* [Work order]
Exclude all images and print the entries below exactly.

----

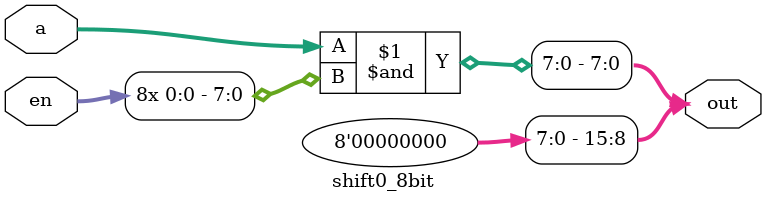
<source format=v>
module shift0_8bit(
	input [7:0] a,
	input en,
	output [15:0] out
);

assign out[15:8] = 8'b0;
assign out[7:0] = a&{8{en}};

endmodule

</source>
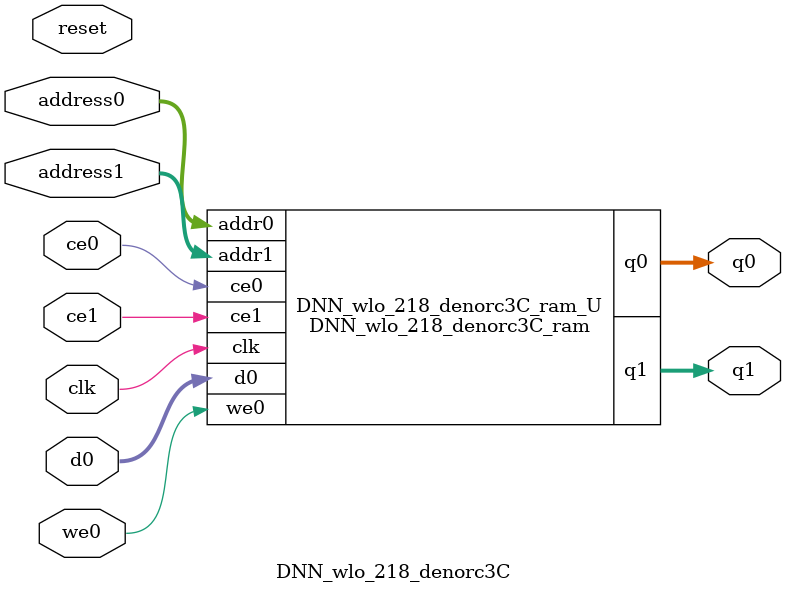
<source format=v>
`timescale 1 ns / 1 ps
module DNN_wlo_218_denorc3C_ram (addr0, ce0, d0, we0, q0, addr1, ce1, q1,  clk);

parameter DWIDTH = 21;
parameter AWIDTH = 7;
parameter MEM_SIZE = 104;

input[AWIDTH-1:0] addr0;
input ce0;
input[DWIDTH-1:0] d0;
input we0;
output reg[DWIDTH-1:0] q0;
input[AWIDTH-1:0] addr1;
input ce1;
output reg[DWIDTH-1:0] q1;
input clk;

(* ram_style = "block" *)reg [DWIDTH-1:0] ram[0:MEM_SIZE-1];




always @(posedge clk)  
begin 
    if (ce0) 
    begin
        if (we0) 
        begin 
            ram[addr0] <= d0; 
        end 
        q0 <= ram[addr0];
    end
end


always @(posedge clk)  
begin 
    if (ce1) 
    begin
        q1 <= ram[addr1];
    end
end


endmodule

`timescale 1 ns / 1 ps
module DNN_wlo_218_denorc3C(
    reset,
    clk,
    address0,
    ce0,
    we0,
    d0,
    q0,
    address1,
    ce1,
    q1);

parameter DataWidth = 32'd21;
parameter AddressRange = 32'd104;
parameter AddressWidth = 32'd7;
input reset;
input clk;
input[AddressWidth - 1:0] address0;
input ce0;
input we0;
input[DataWidth - 1:0] d0;
output[DataWidth - 1:0] q0;
input[AddressWidth - 1:0] address1;
input ce1;
output[DataWidth - 1:0] q1;



DNN_wlo_218_denorc3C_ram DNN_wlo_218_denorc3C_ram_U(
    .clk( clk ),
    .addr0( address0 ),
    .ce0( ce0 ),
    .we0( we0 ),
    .d0( d0 ),
    .q0( q0 ),
    .addr1( address1 ),
    .ce1( ce1 ),
    .q1( q1 ));

endmodule


</source>
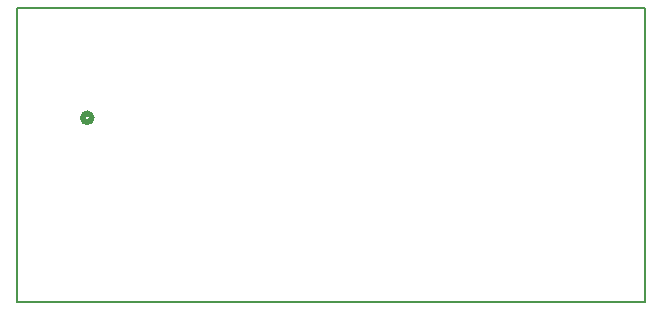
<source format=gbo>
G04*
G04 #@! TF.GenerationSoftware,Altium Limited,Altium Designer,22.8.2 (66)*
G04*
G04 Layer_Color=32896*
%FSLAX44Y44*%
%MOMM*%
G71*
G04*
G04 #@! TF.SameCoordinates,E765EAFB-E956-432D-8013-76C00557599A*
G04*
G04*
G04 #@! TF.FilePolarity,Positive*
G04*
G01*
G75*
%ADD12C,0.5080*%
%ADD64C,0.1524*%
D12*
X319312Y409321D02*
G03*
X319312Y409321I-3810J0D01*
G01*
D64*
X255778Y253619D02*
X788162D01*
Y502031D01*
X255778D02*
X788162D01*
X255778Y253619D02*
Y502031D01*
M02*

</source>
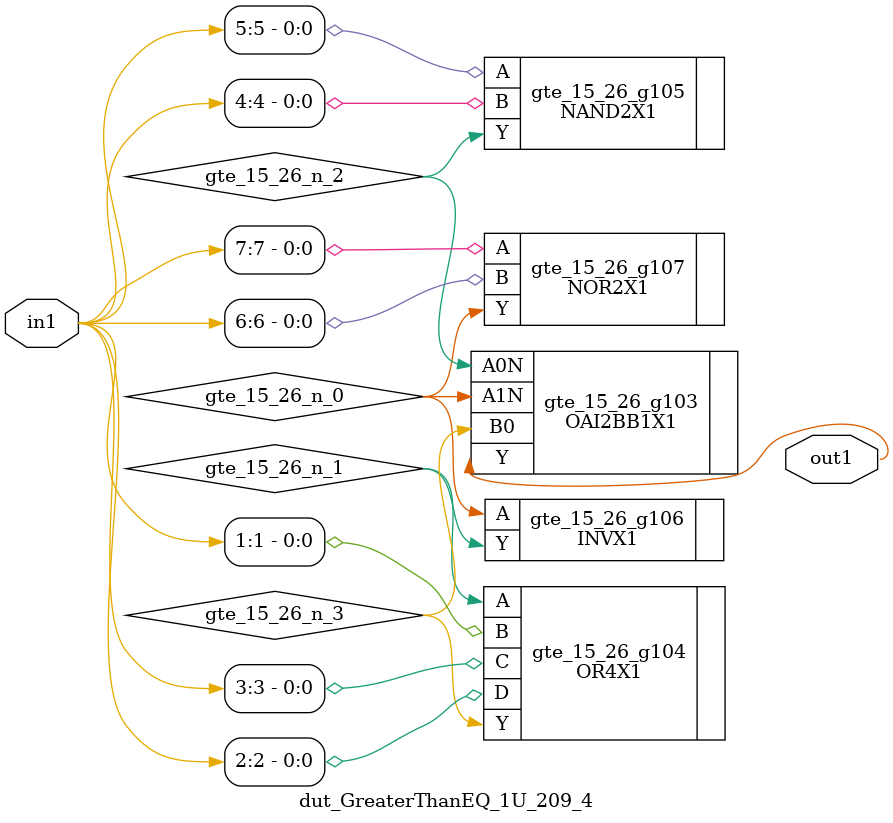
<source format=v>
`timescale 1ps / 1ps


module dut_GreaterThanEQ_1U_209_4(in1, out1);
  input [7:0] in1;
  output out1;
  wire [7:0] in1;
  wire out1;
  wire gte_15_26_n_0, gte_15_26_n_1, gte_15_26_n_2, gte_15_26_n_3;
  OAI2BB1X1 gte_15_26_g103(.A0N (gte_15_26_n_2), .A1N (gte_15_26_n_0),
       .B0 (gte_15_26_n_3), .Y (out1));
  OR4X1 gte_15_26_g104(.A (gte_15_26_n_1), .B (in1[1]), .C (in1[3]), .D
       (in1[2]), .Y (gte_15_26_n_3));
  NAND2X1 gte_15_26_g105(.A (in1[5]), .B (in1[4]), .Y (gte_15_26_n_2));
  INVX1 gte_15_26_g106(.A (gte_15_26_n_0), .Y (gte_15_26_n_1));
  NOR2X1 gte_15_26_g107(.A (in1[7]), .B (in1[6]), .Y (gte_15_26_n_0));
endmodule



</source>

----

* [Reply]
<source format=v>
module shift0_8bit(
	input [7:0] a,
	input en,
	output [15:0] out
);

assign out[15:8] = 8'b0;
assign out[7:0] = a&{8{en}};

endmodule

</source>
<source format=v>
`timescale 1 ns / 1 ps
module DNN_wlo_218_denorc3C_ram (addr0, ce0, d0, we0, q0, addr1, ce1, q1,  clk);

parameter DWIDTH = 21;
parameter AWIDTH = 7;
parameter MEM_SIZE = 104;

input[AWIDTH-1:0] addr0;
input ce0;
input[DWIDTH-1:0] d0;
input we0;
output reg[DWIDTH-1:0] q0;
input[AWIDTH-1:0] addr1;
input ce1;
output reg[DWIDTH-1:0] q1;
input clk;

(* ram_style = "block" *)reg [DWIDTH-1:0] ram[0:MEM_SIZE-1];




always @(posedge clk)  
begin 
    if (ce0) 
    begin
        if (we0) 
        begin 
            ram[addr0] <= d0; 
        end 
        q0 <= ram[addr0];
    end
end


always @(posedge clk)  
begin 
    if (ce1) 
    begin
        q1 <= ram[addr1];
    end
end


endmodule

`timescale 1 ns / 1 ps
module DNN_wlo_218_denorc3C(
    reset,
    clk,
    address0,
    ce0,
    we0,
    d0,
    q0,
    address1,
    ce1,
    q1);

parameter DataWidth = 32'd21;
parameter AddressRange = 32'd104;
parameter AddressWidth = 32'd7;
input reset;
input clk;
input[AddressWidth - 1:0] address0;
input ce0;
input we0;
input[DataWidth - 1:0] d0;
output[DataWidth - 1:0] q0;
input[AddressWidth - 1:0] address1;
input ce1;
output[DataWidth - 1:0] q1;



DNN_wlo_218_denorc3C_ram DNN_wlo_218_denorc3C_ram_U(
    .clk( clk ),
    .addr0( address0 ),
    .ce0( ce0 ),
    .we0( we0 ),
    .d0( d0 ),
    .q0( q0 ),
    .addr1( address1 ),
    .ce1( ce1 ),
    .q1( q1 ));

endmodule


</source>
<source format=gbo>
G04*
G04 #@! TF.GenerationSoftware,Altium Limited,Altium Designer,22.8.2 (66)*
G04*
G04 Layer_Color=32896*
%FSLAX44Y44*%
%MOMM*%
G71*
G04*
G04 #@! TF.SameCoordinates,E765EAFB-E956-432D-8013-76C00557599A*
G04*
G04*
G04 #@! TF.FilePolarity,Positive*
G04*
G01*
G75*
%ADD12C,0.5080*%
%ADD64C,0.1524*%
D12*
X319312Y409321D02*
G03*
X319312Y409321I-3810J0D01*
G01*
D64*
X255778Y253619D02*
X788162D01*
Y502031D01*
X255778D02*
X788162D01*
X255778Y253619D02*
Y502031D01*
M02*

</source>
<source format=v>
`timescale 1ps / 1ps


module dut_GreaterThanEQ_1U_209_4(in1, out1);
  input [7:0] in1;
  output out1;
  wire [7:0] in1;
  wire out1;
  wire gte_15_26_n_0, gte_15_26_n_1, gte_15_26_n_2, gte_15_26_n_3;
  OAI2BB1X1 gte_15_26_g103(.A0N (gte_15_26_n_2), .A1N (gte_15_26_n_0),
       .B0 (gte_15_26_n_3), .Y (out1));
  OR4X1 gte_15_26_g104(.A (gte_15_26_n_1), .B (in1[1]), .C (in1[3]), .D
       (in1[2]), .Y (gte_15_26_n_3));
  NAND2X1 gte_15_26_g105(.A (in1[5]), .B (in1[4]), .Y (gte_15_26_n_2));
  INVX1 gte_15_26_g106(.A (gte_15_26_n_0), .Y (gte_15_26_n_1));
  NOR2X1 gte_15_26_g107(.A (in1[7]), .B (in1[6]), .Y (gte_15_26_n_0));
endmodule



</source>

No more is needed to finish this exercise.